**EXERCISE:**
Translate this sentence from the passage about King Asa into Spanish: "He was the son of Abijam, the grandson of Rehoboam, and the great-grandson of Solomon."

**TEXT PASSAGE:**
================================

Asa (Hebrew: אָסָא, Standard Asa Tiberian ʾĀsâ) was the fifth king of the House of David and the third of the Kingdom of Judah. He was the son of Abijam, the grandson of Rehoboam, and the great-grandson of Solomon. Asa's grandmother was Maacah, the daughter of Absalom. William F. Albright has dated his reign to 913 B.C.E.- 873 B.C.E., while E. R. Thiele offers the dates 911 B.C.E.- 870 B.C.E.

Asa reportedly won an important victory over Egyptian forces to the south and later forged a military alliance with Damascus that enabled him to resist pressure from King Baasha of Israel. In matters of religion, he was the first king to carry out a strict "Yahweh-only" religious reform that repressed Canaanite religions, even deposing his own grandmother, Maacah, because she was a worshiper of Asherah. I Kings and II Chronicles thus describe his reign in a favorable manner. They both give his reign as 41 years.

Asa was the father of Jehoshaphat, one of the more successful kings of Judah. His lineage continued to reign in Jerusalem until the Babylonian Exile, and he is considered to be one of the ancestors of the future Jewish Messiah, as well as of Jesus Christ in the Christian tradition.

================================

**SUPPLIED INFORMATION:**
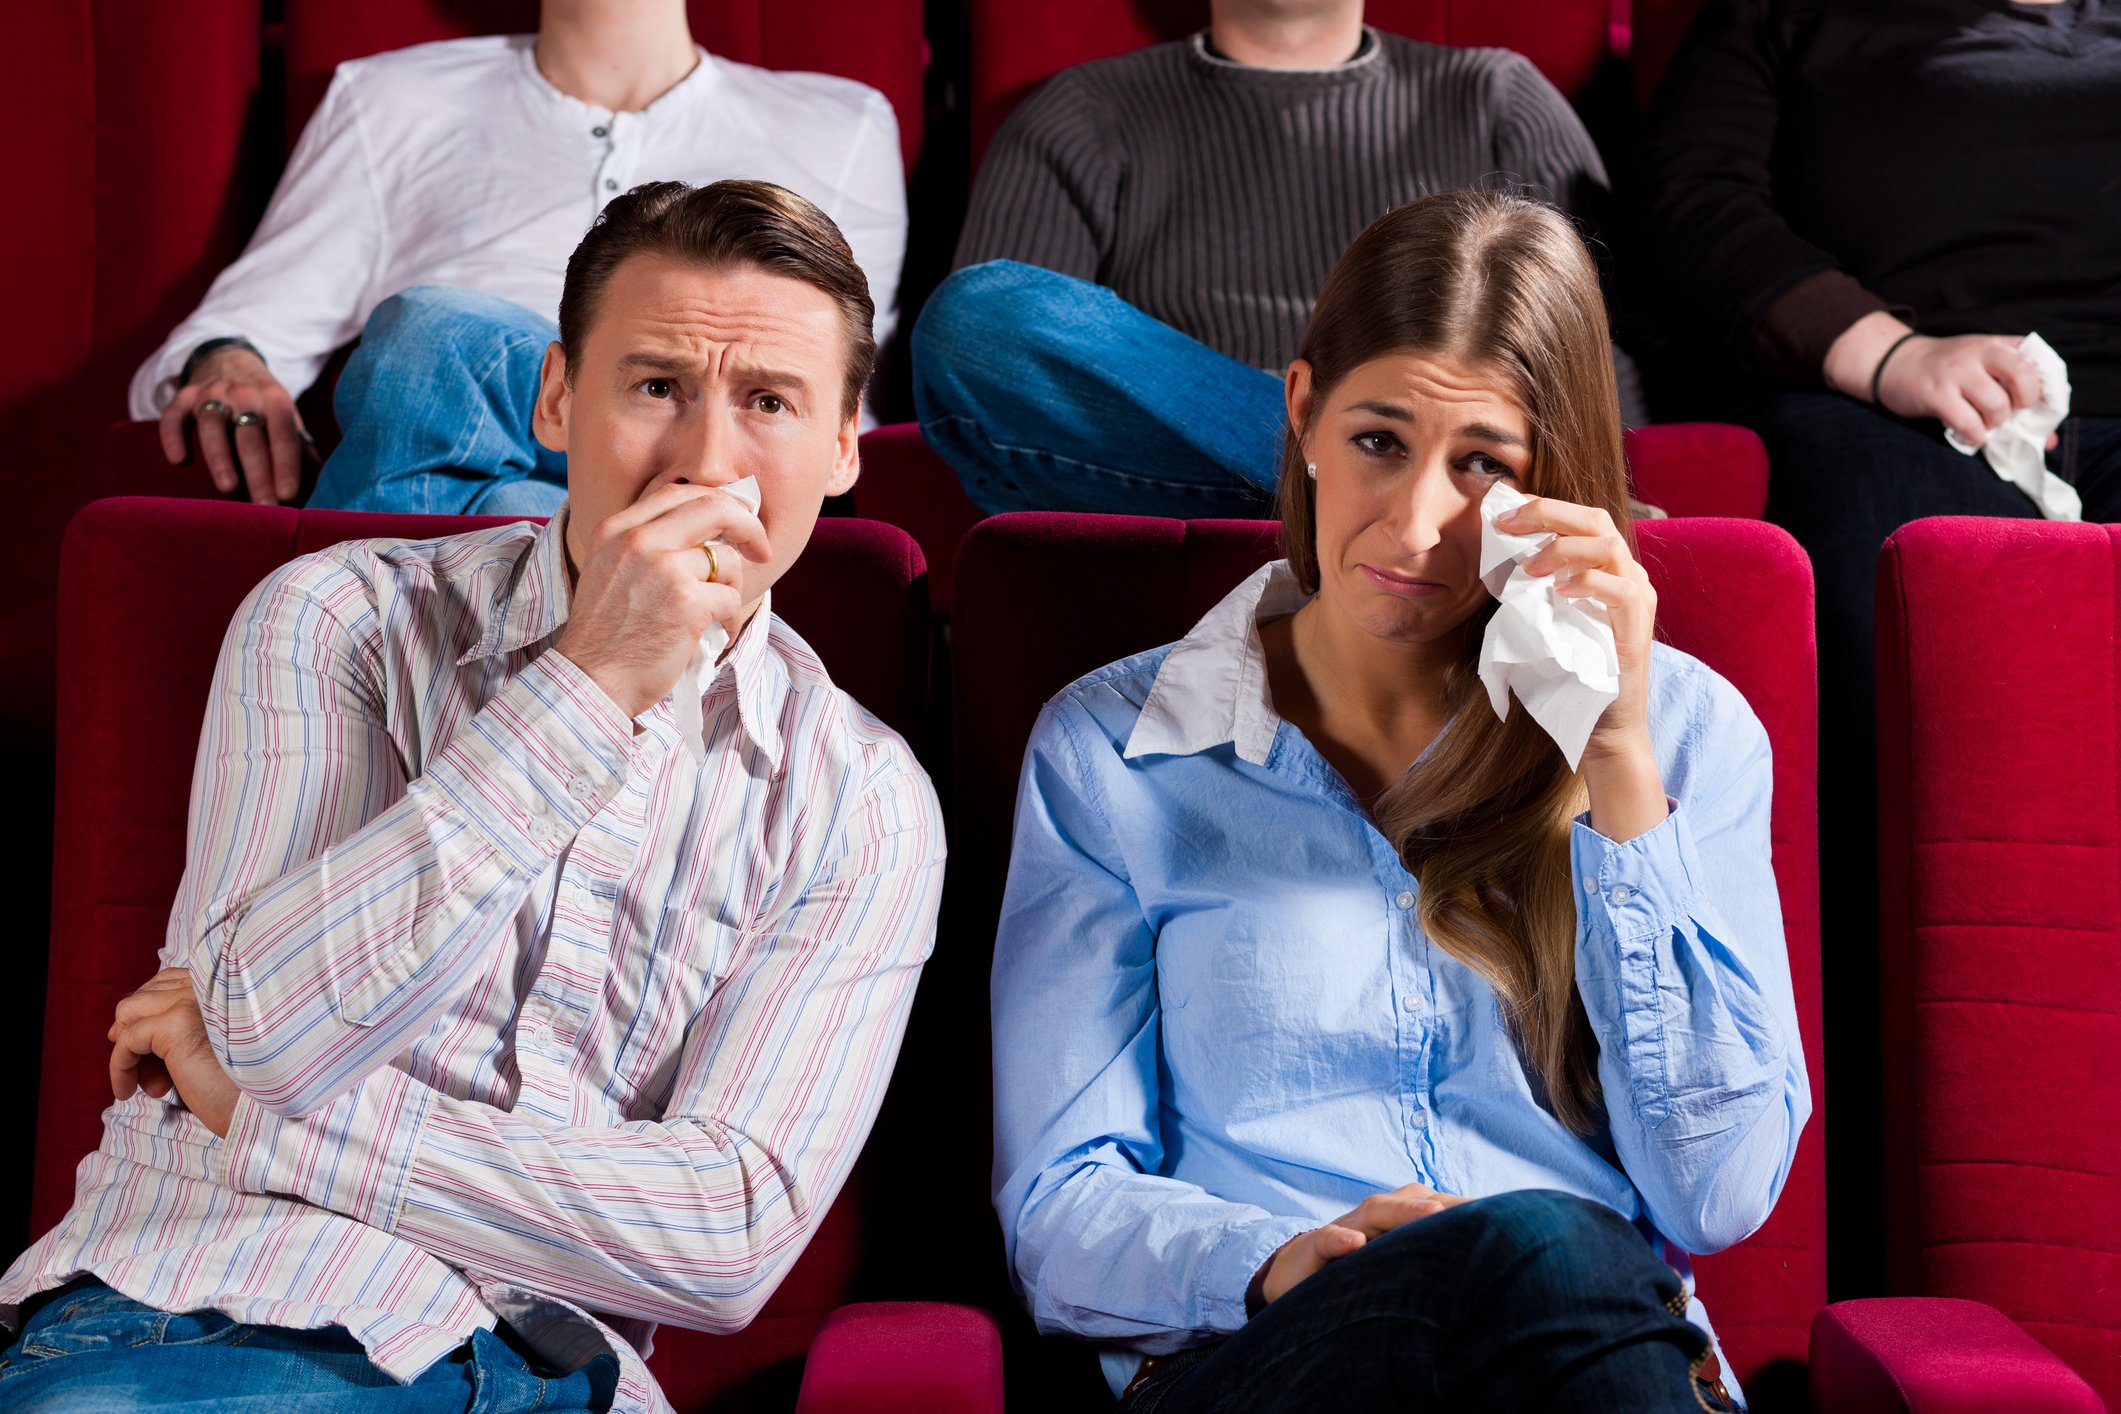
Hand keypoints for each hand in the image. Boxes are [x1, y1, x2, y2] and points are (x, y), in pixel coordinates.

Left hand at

================================

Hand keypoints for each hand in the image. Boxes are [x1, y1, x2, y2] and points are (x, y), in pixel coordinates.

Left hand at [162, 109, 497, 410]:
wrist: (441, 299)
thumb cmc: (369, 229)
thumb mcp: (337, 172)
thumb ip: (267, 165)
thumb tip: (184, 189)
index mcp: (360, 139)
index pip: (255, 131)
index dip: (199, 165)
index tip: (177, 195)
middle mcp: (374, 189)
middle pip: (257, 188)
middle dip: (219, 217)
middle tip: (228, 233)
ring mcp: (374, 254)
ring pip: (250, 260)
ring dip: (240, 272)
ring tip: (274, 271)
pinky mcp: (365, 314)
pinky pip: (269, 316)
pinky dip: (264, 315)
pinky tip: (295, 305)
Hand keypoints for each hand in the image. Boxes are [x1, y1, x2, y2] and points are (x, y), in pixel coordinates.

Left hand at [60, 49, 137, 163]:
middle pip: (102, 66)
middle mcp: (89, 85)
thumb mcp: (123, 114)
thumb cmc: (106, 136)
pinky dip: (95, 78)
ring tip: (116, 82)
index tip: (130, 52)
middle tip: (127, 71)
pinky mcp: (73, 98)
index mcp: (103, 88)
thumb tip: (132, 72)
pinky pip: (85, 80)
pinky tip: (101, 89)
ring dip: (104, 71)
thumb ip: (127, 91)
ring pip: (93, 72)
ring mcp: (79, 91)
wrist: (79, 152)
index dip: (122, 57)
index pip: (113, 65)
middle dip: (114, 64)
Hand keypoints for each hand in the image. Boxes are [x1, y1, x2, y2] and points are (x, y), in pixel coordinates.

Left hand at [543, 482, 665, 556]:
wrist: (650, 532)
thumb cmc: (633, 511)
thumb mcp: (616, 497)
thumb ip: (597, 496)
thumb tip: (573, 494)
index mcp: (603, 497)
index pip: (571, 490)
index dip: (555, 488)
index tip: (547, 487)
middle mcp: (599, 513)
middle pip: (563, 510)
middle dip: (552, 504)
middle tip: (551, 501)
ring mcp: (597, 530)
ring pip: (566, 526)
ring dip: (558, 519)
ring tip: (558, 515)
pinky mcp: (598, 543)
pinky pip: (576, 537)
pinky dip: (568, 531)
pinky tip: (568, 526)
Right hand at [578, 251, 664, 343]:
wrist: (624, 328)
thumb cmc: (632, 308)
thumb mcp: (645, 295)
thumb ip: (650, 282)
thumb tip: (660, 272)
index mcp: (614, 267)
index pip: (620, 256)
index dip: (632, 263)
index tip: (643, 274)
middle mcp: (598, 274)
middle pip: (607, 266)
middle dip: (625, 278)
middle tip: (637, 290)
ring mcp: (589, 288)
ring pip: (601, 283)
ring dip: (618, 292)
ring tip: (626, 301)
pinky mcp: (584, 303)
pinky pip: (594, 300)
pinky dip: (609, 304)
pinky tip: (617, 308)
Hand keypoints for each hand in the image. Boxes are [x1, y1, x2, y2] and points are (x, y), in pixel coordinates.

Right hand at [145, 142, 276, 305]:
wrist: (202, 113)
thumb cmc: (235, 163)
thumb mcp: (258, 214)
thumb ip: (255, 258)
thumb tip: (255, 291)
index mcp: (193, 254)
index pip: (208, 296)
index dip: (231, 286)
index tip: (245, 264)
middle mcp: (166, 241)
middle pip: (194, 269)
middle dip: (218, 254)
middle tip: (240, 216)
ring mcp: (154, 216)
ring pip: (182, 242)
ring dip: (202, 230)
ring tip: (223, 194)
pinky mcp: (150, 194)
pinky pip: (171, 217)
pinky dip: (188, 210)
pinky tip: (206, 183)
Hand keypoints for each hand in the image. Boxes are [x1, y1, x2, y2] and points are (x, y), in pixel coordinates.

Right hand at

================================

**ANSWER SECTION:**
Era hijo de Abiam, nieto de Roboam y bisnieto de Salomón.